I should stop thinking that too.

It’s around noon on a weekday so the vast supermarket is blissfully empty. Except for a couple of bored-looking cashiers the place is virtually a ghost town. I grab the first black baseball cap I see—an LA Kings hockey club one, of all things—and put it on, pulling it low over my face.

“Can you even see anything now?” Summer asks in her signature sassy style.

“I see just fine.”

“I could’ve given you a total makeover before we came here… I wish I’d thought of that,” she says. “Then no one would recognize you… unless I made you look like Brad Pitt or something.”

“I’d never let you put makeup on my face.”

She looks put out for real by that. So much so she’s struck speechless.

“Let’s get a move on,” I add.

“I don’t even know what we need,” she says, leaning over the handles of the cart and looking this way and that. “Or where anything is.”

I scoff. “Don’t you women all have like a sixth sense about where stuff is in stores?”

She gives me a shocked look. Maybe I went too far trying to be funny. But the thing is, with every minute that passes in this place I see my stupid tiny prison cell growing closer again.

“I survive on coffee, soda, chips and the occasional frozen something,” she says. “But something tells me you’re not big on that. What with your muscles to upkeep and your two percent body fat and whatnot.”

“Two percent? I wish.”

She narrows her eyes at me, and I wish I hadn’t tried to be funny again.

“All right, I’ll get the meat and the vegetables, and you get the snacks,” I suggest.

“Fine. But just don’t get more than you can carry.” She winks at me and rolls the cart away towards the chips and such aisle.

I make short work of getting some meat to throw on the barbecue, stuff to marinate it in. I also pick up potatoes that will bake nicely in the embers, along with butter and sour cream to go with them, and assorted veggies.

She’s already waiting for me near the cash registers when I’m done, my arms shaking from the weight of everything. The cart is about half full of chips and dips, cookies, a bunch of cokes and way too many cartons of iced coffee.

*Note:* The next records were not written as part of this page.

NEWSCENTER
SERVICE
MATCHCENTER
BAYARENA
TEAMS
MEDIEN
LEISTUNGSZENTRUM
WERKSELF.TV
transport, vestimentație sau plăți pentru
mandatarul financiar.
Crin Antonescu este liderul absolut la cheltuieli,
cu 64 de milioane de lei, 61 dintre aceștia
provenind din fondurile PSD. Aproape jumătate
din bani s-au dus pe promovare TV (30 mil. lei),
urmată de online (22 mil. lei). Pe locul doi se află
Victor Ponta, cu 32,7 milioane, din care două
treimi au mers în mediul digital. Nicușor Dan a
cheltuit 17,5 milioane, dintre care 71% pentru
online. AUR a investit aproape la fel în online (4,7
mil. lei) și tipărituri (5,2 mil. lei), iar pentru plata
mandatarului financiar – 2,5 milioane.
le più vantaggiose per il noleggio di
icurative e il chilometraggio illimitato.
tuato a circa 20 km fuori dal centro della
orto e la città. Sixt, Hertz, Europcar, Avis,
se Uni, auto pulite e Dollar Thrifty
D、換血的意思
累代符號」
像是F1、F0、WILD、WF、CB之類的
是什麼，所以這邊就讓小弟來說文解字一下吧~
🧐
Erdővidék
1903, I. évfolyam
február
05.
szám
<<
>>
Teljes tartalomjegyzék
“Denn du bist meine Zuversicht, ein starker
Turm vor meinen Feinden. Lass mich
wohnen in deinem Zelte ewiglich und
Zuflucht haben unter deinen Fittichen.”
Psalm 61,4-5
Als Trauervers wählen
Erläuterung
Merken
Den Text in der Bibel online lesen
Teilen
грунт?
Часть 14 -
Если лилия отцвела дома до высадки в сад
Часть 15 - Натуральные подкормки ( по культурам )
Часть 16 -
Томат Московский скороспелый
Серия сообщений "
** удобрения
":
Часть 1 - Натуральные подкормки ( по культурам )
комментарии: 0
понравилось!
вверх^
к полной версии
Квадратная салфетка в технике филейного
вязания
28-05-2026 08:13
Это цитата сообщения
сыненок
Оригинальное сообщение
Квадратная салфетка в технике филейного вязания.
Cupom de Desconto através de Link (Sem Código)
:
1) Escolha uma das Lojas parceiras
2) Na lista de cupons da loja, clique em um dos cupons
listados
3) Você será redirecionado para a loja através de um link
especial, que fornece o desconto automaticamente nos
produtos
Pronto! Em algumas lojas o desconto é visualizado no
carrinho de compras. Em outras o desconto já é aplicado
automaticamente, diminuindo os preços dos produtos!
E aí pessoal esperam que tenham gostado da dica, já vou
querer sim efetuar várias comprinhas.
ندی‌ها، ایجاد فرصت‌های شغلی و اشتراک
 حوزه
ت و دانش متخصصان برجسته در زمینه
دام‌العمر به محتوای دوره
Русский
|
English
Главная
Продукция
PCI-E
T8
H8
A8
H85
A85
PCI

“You do realize we don’t have a car?” I ask her.

She runs her hand over my right biceps and squeezes, her touch electrifying.

“But you’re as strong as Thor.”

For some reason, and even though I know she’s just teasing me, the compliment feels good.

“Yeah, we’ll see how much I can actually carry,” I say and start emptying the cart onto the cash register belt. “You’re paying, after all.”

She laughs, then stands between me and the cashier lady who looks half asleep as she slides each item over the register.

The stuff we bought fills six shopping bags and the handles start digging into my palms painfully before we even clear the empty parking lot. She takes two of the bags from my hands without saying anything and without taking my protest that I got it seriously.